- [Required action]
The word "down" occurs in some lines of the data. Return each such line.

- [Records for this exercise]
:::::

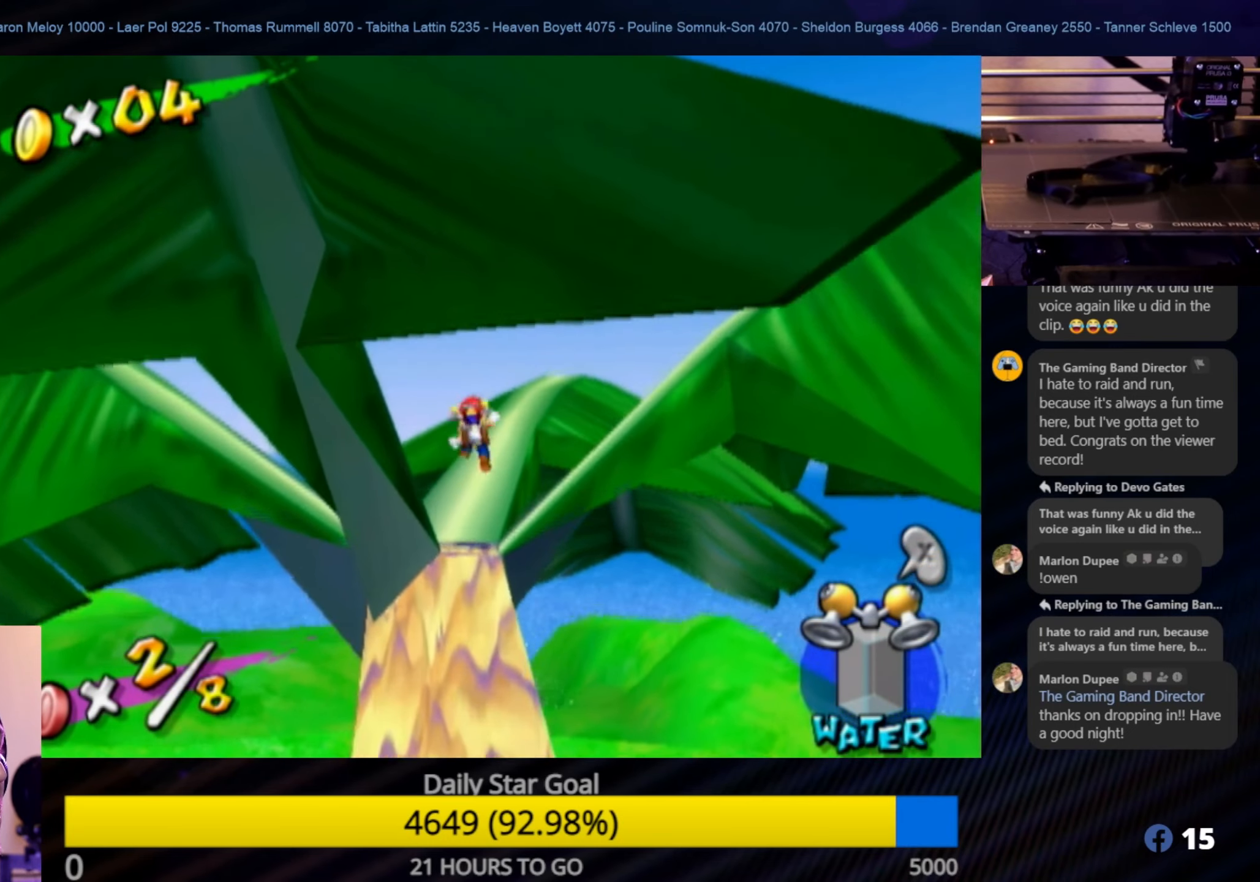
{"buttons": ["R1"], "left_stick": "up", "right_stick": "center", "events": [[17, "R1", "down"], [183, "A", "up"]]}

:::::

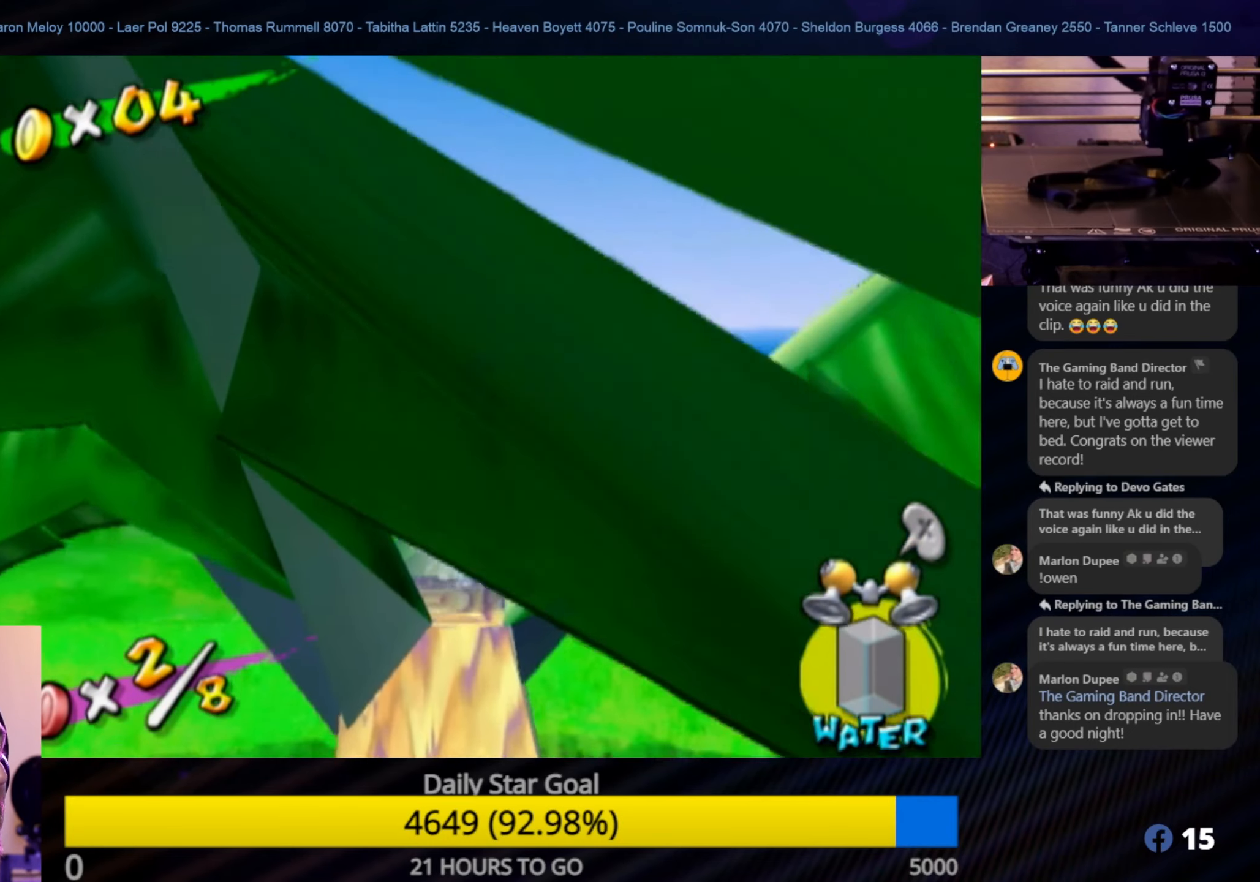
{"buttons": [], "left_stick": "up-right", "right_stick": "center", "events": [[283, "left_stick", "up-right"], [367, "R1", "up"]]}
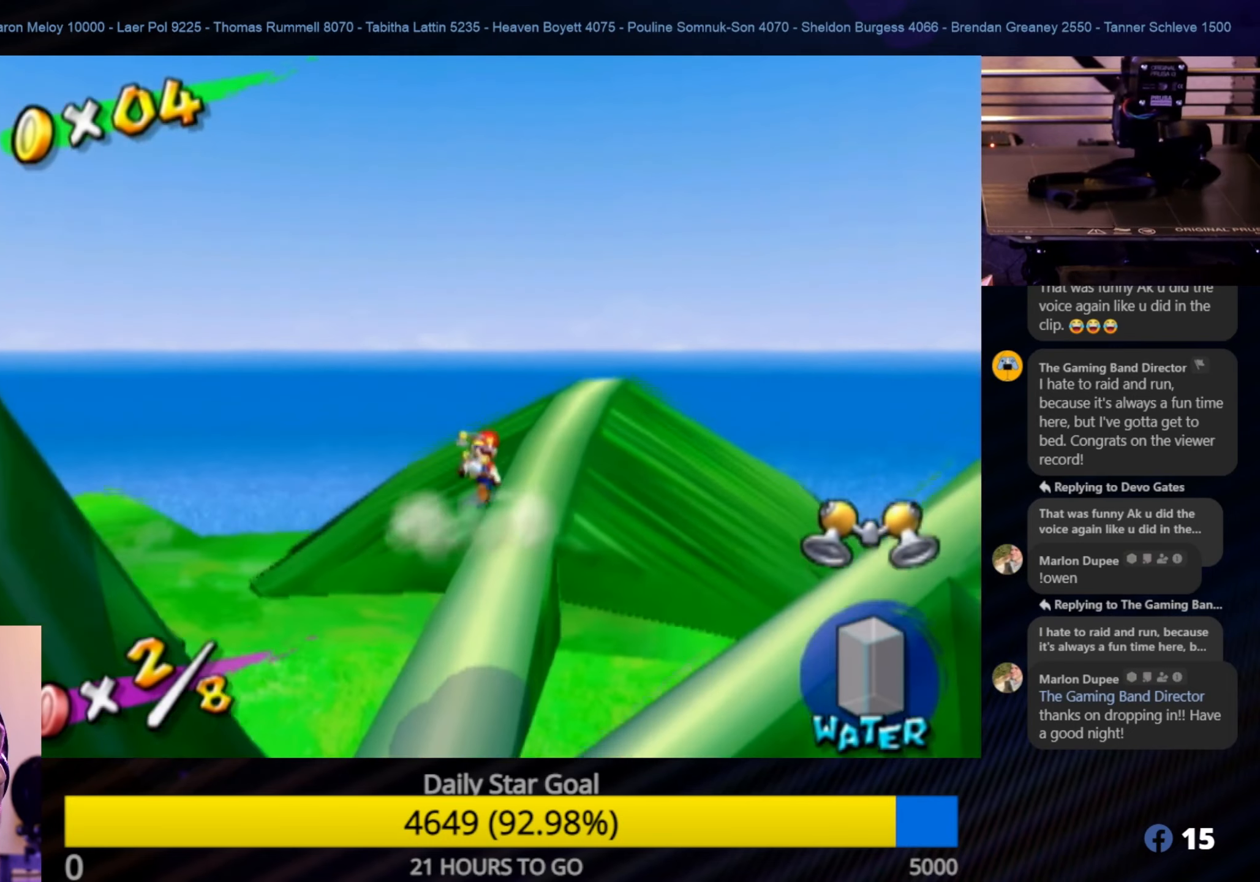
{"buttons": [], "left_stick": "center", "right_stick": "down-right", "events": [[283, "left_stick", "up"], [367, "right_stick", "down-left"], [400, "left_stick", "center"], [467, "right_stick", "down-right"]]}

:::::

- [Task response]
{"buttons": ["R1"], "left_stick": "up", "right_stick": "center", "events": [[17, "R1", "down"], [183, "A", "up"]]}
{"buttons": [], "left_stick": "center", "right_stick": "down-right", "events": [[283, "left_stick", "up"], [367, "right_stick", "down-left"], [400, "left_stick", "center"], [467, "right_stick", "down-right"]]}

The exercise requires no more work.